TASK DETAILS.
Exclude the pictures, then repeat the remaining data exactly.

RAW DATA.
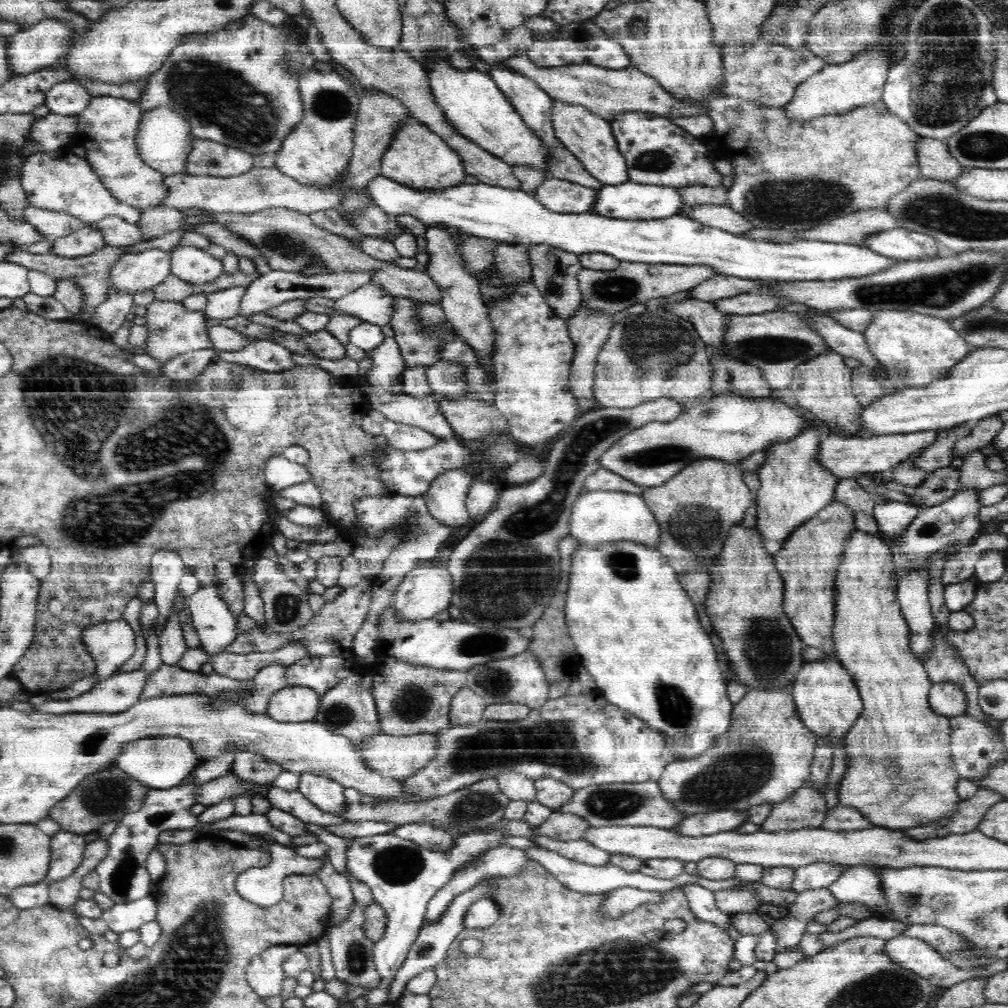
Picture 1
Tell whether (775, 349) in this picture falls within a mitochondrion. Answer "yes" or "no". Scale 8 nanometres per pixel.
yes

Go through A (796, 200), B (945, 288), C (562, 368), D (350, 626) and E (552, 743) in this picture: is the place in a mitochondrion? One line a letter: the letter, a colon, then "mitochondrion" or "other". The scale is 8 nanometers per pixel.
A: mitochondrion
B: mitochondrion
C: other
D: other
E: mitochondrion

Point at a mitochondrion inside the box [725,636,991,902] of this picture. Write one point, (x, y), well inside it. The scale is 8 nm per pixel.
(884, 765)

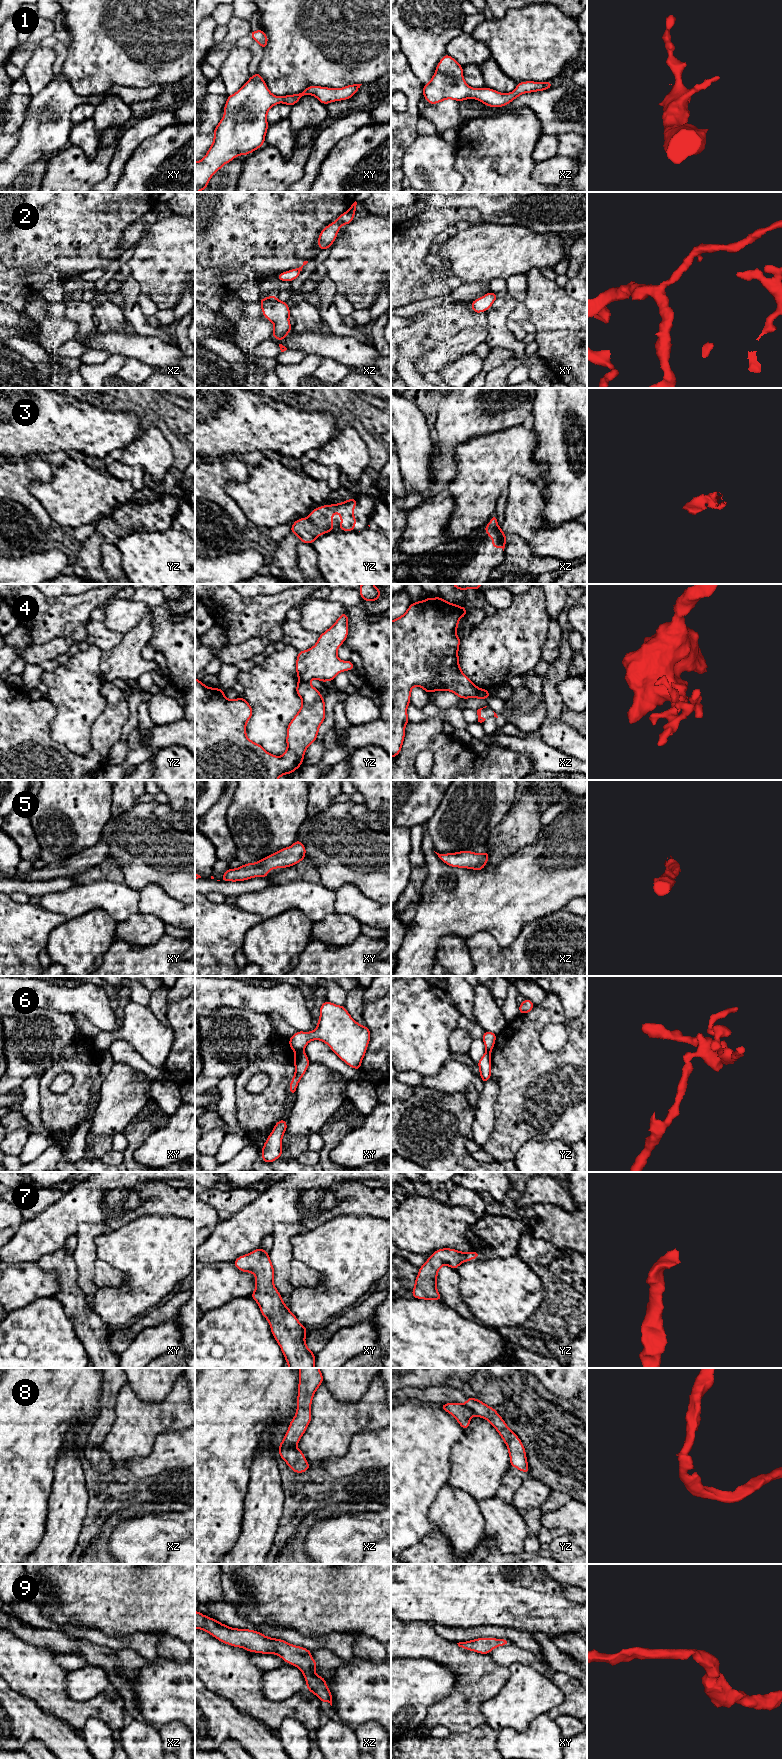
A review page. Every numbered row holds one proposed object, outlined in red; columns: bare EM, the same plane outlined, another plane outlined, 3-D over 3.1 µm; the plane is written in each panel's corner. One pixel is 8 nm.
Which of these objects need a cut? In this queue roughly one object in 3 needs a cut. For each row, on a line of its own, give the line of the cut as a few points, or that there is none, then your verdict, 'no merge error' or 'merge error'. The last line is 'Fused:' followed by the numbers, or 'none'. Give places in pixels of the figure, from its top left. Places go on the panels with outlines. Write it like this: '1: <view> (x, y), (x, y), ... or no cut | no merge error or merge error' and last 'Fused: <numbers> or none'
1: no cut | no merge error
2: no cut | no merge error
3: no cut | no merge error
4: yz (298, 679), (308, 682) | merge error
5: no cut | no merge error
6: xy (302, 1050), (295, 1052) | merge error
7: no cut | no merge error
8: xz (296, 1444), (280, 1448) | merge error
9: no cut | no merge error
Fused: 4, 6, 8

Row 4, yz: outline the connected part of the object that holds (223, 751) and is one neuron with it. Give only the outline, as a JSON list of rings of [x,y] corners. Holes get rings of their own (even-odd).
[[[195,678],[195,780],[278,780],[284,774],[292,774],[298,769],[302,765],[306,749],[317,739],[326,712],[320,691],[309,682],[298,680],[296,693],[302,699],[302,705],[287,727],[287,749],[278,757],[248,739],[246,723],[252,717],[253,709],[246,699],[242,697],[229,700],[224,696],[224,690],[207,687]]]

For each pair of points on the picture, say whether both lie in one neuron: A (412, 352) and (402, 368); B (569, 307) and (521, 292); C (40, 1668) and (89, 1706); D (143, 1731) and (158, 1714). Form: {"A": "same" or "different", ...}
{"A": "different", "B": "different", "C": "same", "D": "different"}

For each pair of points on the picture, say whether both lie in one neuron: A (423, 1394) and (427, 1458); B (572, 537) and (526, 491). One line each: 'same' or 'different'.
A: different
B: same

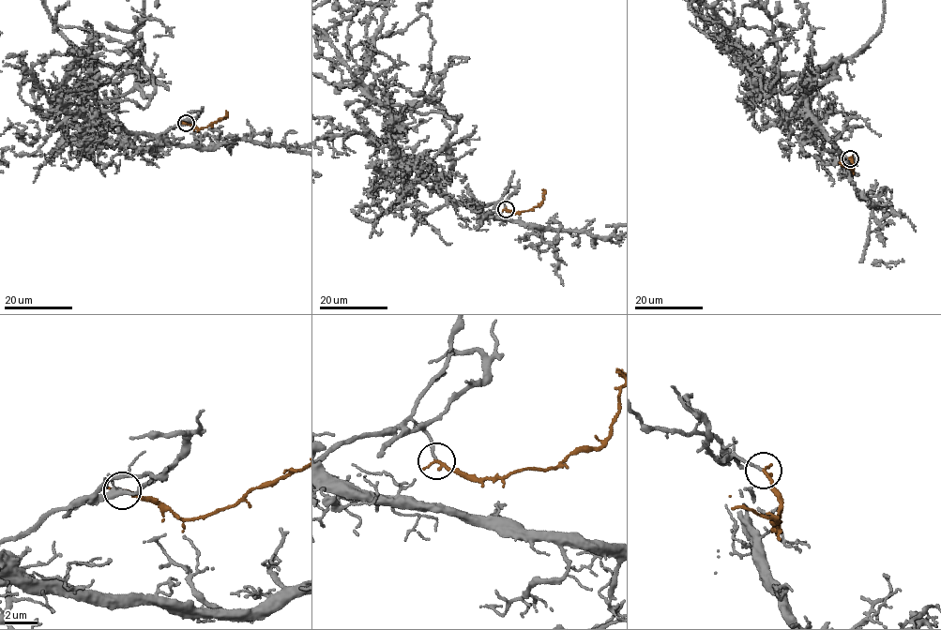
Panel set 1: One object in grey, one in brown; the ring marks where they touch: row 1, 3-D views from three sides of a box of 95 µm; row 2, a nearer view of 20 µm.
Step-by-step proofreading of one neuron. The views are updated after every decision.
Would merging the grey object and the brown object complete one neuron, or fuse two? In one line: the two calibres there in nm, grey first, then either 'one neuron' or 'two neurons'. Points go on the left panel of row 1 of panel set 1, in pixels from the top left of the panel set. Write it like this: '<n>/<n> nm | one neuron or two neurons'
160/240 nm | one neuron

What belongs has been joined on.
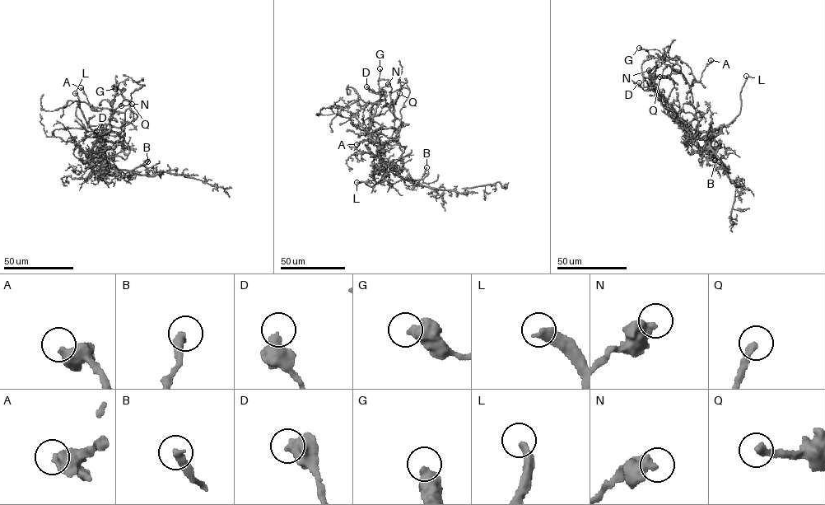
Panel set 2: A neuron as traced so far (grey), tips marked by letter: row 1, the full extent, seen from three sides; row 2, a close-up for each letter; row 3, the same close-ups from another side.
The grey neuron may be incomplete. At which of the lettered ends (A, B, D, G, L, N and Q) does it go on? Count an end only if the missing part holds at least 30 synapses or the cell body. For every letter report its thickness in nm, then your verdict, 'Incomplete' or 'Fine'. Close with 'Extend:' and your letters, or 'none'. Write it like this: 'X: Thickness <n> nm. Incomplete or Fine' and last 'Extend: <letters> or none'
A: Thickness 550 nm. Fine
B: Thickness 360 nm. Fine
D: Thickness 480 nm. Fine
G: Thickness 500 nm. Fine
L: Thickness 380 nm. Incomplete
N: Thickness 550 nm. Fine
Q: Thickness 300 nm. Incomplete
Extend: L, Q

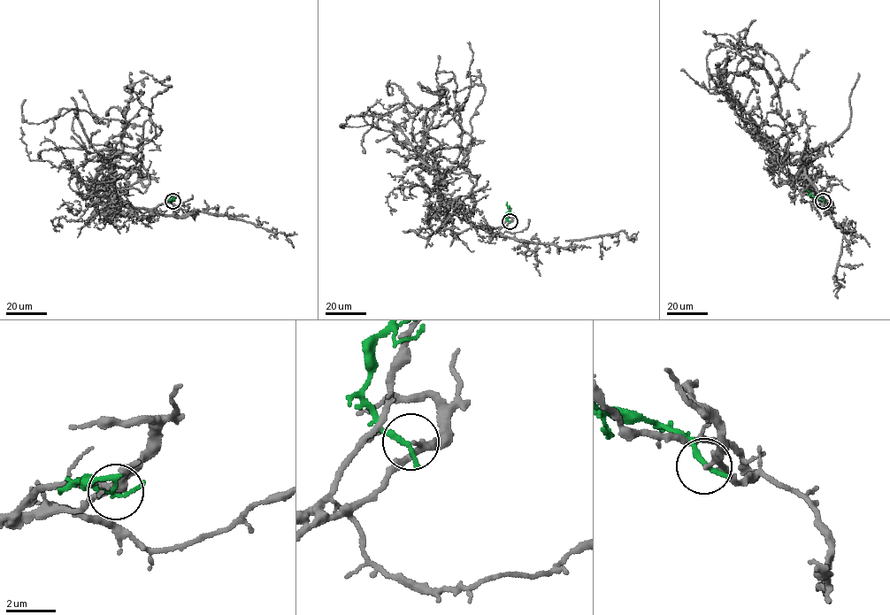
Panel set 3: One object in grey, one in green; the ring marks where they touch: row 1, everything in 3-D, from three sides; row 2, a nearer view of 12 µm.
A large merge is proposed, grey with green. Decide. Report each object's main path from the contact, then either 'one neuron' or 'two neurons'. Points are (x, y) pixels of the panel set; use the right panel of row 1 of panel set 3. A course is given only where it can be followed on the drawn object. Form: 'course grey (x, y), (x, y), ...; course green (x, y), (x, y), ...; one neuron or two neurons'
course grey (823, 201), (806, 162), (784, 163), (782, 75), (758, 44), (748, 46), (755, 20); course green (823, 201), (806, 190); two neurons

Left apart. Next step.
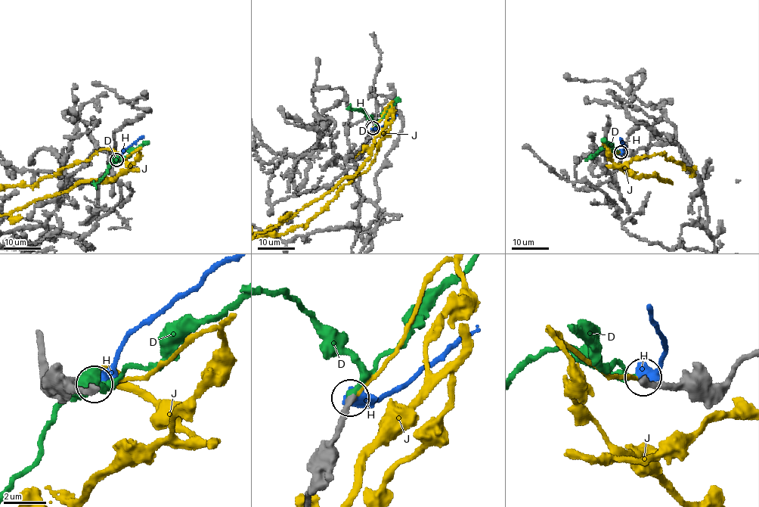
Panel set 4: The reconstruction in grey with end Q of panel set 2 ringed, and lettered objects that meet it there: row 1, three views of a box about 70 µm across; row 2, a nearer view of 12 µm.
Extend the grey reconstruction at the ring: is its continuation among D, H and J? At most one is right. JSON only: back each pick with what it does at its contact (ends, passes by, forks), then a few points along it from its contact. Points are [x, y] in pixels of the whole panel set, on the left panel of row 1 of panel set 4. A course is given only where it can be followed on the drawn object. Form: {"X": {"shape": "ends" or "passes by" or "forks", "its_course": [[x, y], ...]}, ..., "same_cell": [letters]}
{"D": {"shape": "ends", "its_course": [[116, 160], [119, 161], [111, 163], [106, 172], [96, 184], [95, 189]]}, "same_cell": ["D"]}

SOLUTION.
Picture 1
Tell whether (775, 349) in this picture falls within a mitochondrion. Answer "yes" or "no". Scale 8 nanometres per pixel.
yes

Go through A (796, 200), B (945, 288), C (562, 368), D (350, 626) and E (552, 743) in this picture: is the place in a mitochondrion? One line a letter: the letter, a colon, then "mitochondrion" or "other". The scale is 8 nanometers per pixel.
A: mitochondrion
B: mitochondrion
C: other
D: other
E: mitochondrion

Point at a mitochondrion inside the box [725,636,991,902] of this picture. Write one point, (x, y), well inside it. The scale is 8 nm per pixel.
(884, 765)

A review page. Every numbered row holds one proposed object, outlined in red; columns: bare EM, the same plane outlined, another plane outlined, 3-D over 3.1 µm; the plane is written in each panel's corner. One pixel is 8 nm.
Which of these objects need a cut? In this queue roughly one object in 3 needs a cut. For each row, on a line of its own, give the line of the cut as a few points, or that there is none, then your verdict, 'no merge error' or 'merge error'. The last line is 'Fused:' followed by the numbers, or 'none'. Give places in pixels of the figure, from its top left. Places go on the panels with outlines. Write it like this: '1: <view> (x, y), (x, y), ... or no cut | no merge error or merge error' and last 'Fused: <numbers> or none'
1: no cut | no merge error
2: no cut | no merge error
3: no cut | no merge error
4: yz (298, 679), (308, 682) | merge error
5: no cut | no merge error
6: xy (302, 1050), (295, 1052) | merge error
7: no cut | no merge error
8: xz (296, 1444), (280, 1448) | merge error
9: no cut | no merge error
Fused: 4, 6, 8

Row 4, yz: outline the connected part of the object that holds (223, 751) and is one neuron with it. Give only the outline, as a JSON list of rings of [x,y] corners. Holes get rings of their own (even-odd).
[[[195,678],[195,780],[278,780],[284,774],[292,774],[298,769],[302,765],[306,749],[317,739],[326,712],[320,691],[309,682],[298,680],[296,693],[302,699],[302,705],[287,727],[287,749],[278,757],[248,739],[246,723],[252,717],[253,709],[246,699],[242,697],[229,700],[224,696],[224,690],[207,687]]]

For each pair of points on the picture, say whether both lie in one neuron: A (412, 352) and (402, 368); B (569, 307) and (521, 292); C (40, 1668) and (89, 1706); D (143, 1731) and (158, 1714). Form: {"A": "same" or "different", ...}
{"A": "different", "B": "different", "C": "same", "D": "different"}

For each pair of points on the picture, say whether both lie in one neuron: A (423, 1394) and (427, 1458); B (572, 537) and (526, 491). One line each: 'same' or 'different'.
A: different
B: same

Panel set 1: One object in grey, one in brown; the ring marks where they touch: row 1, 3-D views from three sides of a box of 95 µm; row 2, a nearer view of 20 µm.
Step-by-step proofreading of one neuron. The views are updated after every decision.
Would merging the grey object and the brown object complete one neuron, or fuse two? In one line: the two calibres there in nm, grey first, then either 'one neuron' or 'two neurons'. Points go on the left panel of row 1 of panel set 1, in pixels from the top left of the panel set. Write it like this: '<n>/<n> nm | one neuron or two neurons'
160/240 nm | one neuron

What belongs has been joined on.
Panel set 2: A neuron as traced so far (grey), tips marked by letter: row 1, the full extent, seen from three sides; row 2, a close-up for each letter; row 3, the same close-ups from another side.
The grey neuron may be incomplete. At which of the lettered ends (A, B, D, G, L, N and Q) does it go on? Count an end only if the missing part holds at least 30 synapses or the cell body. For every letter report its thickness in nm, then your verdict, 'Incomplete' or 'Fine'. Close with 'Extend:' and your letters, or 'none'. Write it like this: 'X: Thickness <n> nm. Incomplete or Fine' and last 'Extend: <letters> or none'
A: Thickness 550 nm. Fine
B: Thickness 360 nm. Fine
D: Thickness 480 nm. Fine
G: Thickness 500 nm. Fine
L: Thickness 380 nm. Incomplete
N: Thickness 550 nm. Fine
Q: Thickness 300 nm. Incomplete
Extend: L, Q

Panel set 3: One object in grey, one in green; the ring marks where they touch: row 1, everything in 3-D, from three sides; row 2, a nearer view of 12 µm.
A large merge is proposed, grey with green. Decide. Report each object's main path from the contact, then either 'one neuron' or 'two neurons'. Points are (x, y) pixels of the panel set; use the right panel of row 1 of panel set 3. A course is given only where it can be followed on the drawn object. Form: 'course grey (x, y), (x, y), ...; course green (x, y), (x, y), ...; one neuron or two neurons'
course grey (823, 201), (806, 162), (784, 163), (782, 75), (758, 44), (748, 46), (755, 20); course green (823, 201), (806, 190); two neurons

Left apart. Next step.
Panel set 4: The reconstruction in grey with end Q of panel set 2 ringed, and lettered objects that meet it there: row 1, three views of a box about 70 µm across; row 2, a nearer view of 12 µm.
Extend the grey reconstruction at the ring: is its continuation among D, H and J? At most one is right. JSON only: back each pick with what it does at its contact (ends, passes by, forks), then a few points along it from its contact. Points are [x, y] in pixels of the whole panel set, on the left panel of row 1 of panel set 4. A course is given only where it can be followed on the drawn object. Form: {"X": {"shape": "ends" or "passes by" or "forks", "its_course": [[x, y], ...]}, ..., "same_cell": [letters]}
{"D": {"shape": "ends", "its_course": [[116, 160], [119, 161], [111, 163], [106, 172], [96, 184], [95, 189]]}, "same_cell": ["D"]}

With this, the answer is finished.